Jacques a dit saute ! Tu te souviens de ce que Graham t'a dit ? Le goudron est à un pot de Nutella du sol. UN POT DE NUTELLA. Trouillard. Mauviette .Chochote.

Résolution : ne pas pleurer. Je secoue la tête. Non non. Je ne veux pas être un trouillard. J'ai dix sept ans. Je suis fort.

— Jacques ? Tu veux bien te dépêcher de sortir du monospace ? insiste maman agacée.

J'hoche la tête de haut en bas un peu trop longtemps parce que j'entends des ricanements à ma gauche. Je baisse la tête et sers fort la ceinture. J'ai peur. Peur de sauter. Idiot.

Tu as le vertige Jacques ! Un aveugle qui a le vertige ! C'est complètement dingue ! Fol Œil en chaussette rayé verte clair et vert foncé a la tremblote de se laisser tomber, lui qui a combattus plein de mange mort.

— Je ne suis pas Fol Œil. J'ai combattus aucun mange mort. Je n'ai tué personne.

Pas encore, Jacques. Pas encore.

Je plaques mes deux mains sur mes oreilles et me frappe la tête contre le repose-tête.

— Jacques ? Ça suffit. Descend maintenant. Ou je te ramène à la maison.

Oh non. À la maison, il y a Ferg sur mon matelas. Il préfère rester dans ma chambre. Il est là en ce moment. Dans ma tête. Dans le monospace. Mais il ne m'embête pas trop au lycée. Il sait déjà que Trent s'en charge. Le lycée et Trent. Ma chambre et Ferg. Arght. Ça me rend fou.

Je serai bien, là, au lycée. Oui. Peut-être. Je fais une pirouette sur moi-même, toujours assis, et je pose mes avant bras sur le siège. Puis, en traction, je me laisse tomber. Exercice pour mourir. Ciment froid.

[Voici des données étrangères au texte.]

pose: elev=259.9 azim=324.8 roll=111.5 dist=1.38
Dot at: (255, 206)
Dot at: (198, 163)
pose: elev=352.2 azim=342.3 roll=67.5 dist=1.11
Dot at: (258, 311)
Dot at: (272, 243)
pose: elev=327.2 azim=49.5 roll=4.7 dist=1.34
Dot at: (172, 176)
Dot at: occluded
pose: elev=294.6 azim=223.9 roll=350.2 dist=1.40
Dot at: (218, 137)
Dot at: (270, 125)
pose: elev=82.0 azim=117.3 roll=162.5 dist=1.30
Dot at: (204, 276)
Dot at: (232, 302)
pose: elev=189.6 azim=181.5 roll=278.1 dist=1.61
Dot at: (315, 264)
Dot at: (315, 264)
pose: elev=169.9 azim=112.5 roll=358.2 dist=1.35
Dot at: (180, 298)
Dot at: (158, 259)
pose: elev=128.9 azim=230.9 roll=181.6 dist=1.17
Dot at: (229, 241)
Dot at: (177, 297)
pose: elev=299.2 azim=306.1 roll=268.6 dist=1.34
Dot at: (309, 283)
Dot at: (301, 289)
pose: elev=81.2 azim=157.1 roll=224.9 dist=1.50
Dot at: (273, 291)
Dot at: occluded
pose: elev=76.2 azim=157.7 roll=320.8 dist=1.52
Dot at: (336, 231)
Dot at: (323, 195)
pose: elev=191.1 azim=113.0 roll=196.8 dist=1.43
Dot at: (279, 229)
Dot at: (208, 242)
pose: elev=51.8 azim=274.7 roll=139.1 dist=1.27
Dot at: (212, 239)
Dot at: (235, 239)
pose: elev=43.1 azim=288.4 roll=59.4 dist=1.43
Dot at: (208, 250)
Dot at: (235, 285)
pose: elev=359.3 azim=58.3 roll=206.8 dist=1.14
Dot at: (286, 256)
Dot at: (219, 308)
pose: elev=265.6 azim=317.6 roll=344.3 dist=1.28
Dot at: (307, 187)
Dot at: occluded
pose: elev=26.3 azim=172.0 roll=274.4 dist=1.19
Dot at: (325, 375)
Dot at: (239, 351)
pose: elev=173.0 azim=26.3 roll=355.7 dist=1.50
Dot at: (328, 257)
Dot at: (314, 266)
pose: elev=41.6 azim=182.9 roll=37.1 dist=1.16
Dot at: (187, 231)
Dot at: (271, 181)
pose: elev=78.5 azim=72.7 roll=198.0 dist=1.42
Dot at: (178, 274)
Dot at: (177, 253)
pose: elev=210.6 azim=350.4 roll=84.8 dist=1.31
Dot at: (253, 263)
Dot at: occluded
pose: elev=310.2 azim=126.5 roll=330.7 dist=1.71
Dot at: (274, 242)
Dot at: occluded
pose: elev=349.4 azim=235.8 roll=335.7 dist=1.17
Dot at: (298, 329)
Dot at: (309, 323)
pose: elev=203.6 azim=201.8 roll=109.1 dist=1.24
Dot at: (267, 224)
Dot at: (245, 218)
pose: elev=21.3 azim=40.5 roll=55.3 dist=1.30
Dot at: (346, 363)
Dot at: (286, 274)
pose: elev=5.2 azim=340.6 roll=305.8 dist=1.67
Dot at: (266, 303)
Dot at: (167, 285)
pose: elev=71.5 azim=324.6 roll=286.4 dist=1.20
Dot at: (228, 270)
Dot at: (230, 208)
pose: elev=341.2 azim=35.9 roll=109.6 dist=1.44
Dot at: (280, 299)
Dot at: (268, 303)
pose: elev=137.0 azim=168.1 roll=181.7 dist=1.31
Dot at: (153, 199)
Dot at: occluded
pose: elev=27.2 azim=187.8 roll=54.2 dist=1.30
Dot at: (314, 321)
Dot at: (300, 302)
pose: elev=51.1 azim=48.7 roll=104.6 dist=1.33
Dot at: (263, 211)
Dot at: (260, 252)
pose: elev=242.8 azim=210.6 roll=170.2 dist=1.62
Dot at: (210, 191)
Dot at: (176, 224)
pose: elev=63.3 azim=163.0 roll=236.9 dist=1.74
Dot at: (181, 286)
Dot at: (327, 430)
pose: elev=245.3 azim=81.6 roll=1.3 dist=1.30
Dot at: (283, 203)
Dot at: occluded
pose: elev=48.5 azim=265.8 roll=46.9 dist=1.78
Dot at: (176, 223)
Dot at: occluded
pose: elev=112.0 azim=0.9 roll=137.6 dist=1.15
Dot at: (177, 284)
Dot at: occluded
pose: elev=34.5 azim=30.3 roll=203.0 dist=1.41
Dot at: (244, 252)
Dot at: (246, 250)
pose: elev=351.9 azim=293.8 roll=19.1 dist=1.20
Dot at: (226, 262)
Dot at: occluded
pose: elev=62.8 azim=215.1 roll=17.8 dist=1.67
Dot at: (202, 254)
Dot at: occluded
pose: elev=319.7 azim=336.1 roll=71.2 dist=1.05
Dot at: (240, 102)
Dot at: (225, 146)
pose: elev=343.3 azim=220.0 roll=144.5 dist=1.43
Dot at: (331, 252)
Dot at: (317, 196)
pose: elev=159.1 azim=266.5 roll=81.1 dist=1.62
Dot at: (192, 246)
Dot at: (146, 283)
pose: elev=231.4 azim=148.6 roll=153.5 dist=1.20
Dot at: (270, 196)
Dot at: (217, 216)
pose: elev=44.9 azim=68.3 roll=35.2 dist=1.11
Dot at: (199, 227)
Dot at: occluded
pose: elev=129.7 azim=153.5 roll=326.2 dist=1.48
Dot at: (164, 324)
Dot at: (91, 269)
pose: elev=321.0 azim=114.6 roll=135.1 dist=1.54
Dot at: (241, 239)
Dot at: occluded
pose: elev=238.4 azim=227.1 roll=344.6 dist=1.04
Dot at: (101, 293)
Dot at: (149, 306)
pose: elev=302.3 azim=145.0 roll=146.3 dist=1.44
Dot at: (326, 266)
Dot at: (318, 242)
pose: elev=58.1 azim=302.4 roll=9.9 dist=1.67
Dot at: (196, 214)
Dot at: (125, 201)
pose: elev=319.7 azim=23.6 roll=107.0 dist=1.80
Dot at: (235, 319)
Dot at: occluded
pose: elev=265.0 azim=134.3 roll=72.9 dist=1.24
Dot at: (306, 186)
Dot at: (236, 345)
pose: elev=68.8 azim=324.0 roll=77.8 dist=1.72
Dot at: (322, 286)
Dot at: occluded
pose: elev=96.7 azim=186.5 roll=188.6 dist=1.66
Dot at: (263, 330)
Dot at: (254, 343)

Est-ce que papa a recollé le vase de maman avec le pistolet à colle chaude ? Est-ce que mes pieds sont toujours à un pot de Nutella du ciment ? Est-ce que je vais un jour arrêter de flippé que le sol soit à dix mille pieds des miens ?

Dans le lycée, je cherche les casiers VERT. Ce sont mes repères. La peinture date du temps de la guerre. Je ne les vois nulle part. Pourquoi pourquoi pourquoi ? Ça me rend dingue. Je m'arrache les cheveux. Je n'ai pas mon GPS. Je ne sais pas où il est. Je ne sais pas où aller. Je suis PERDU au milieu de cet univers entier débile. Je m'avance prudemment et je reçois quelque chose de pas agréable du tout contre mon front. Les larmes me montent aux yeux. La texture. Dure. Froid. Ciment. Métal. Les casiers ! Je me suis prit la porte d'un casier en pleine figure ! Est-ce que le lycée a repeint les casiers en rouge ? En jaune ? En bleu ? Avec mon sang, ils seront rouges maintenant.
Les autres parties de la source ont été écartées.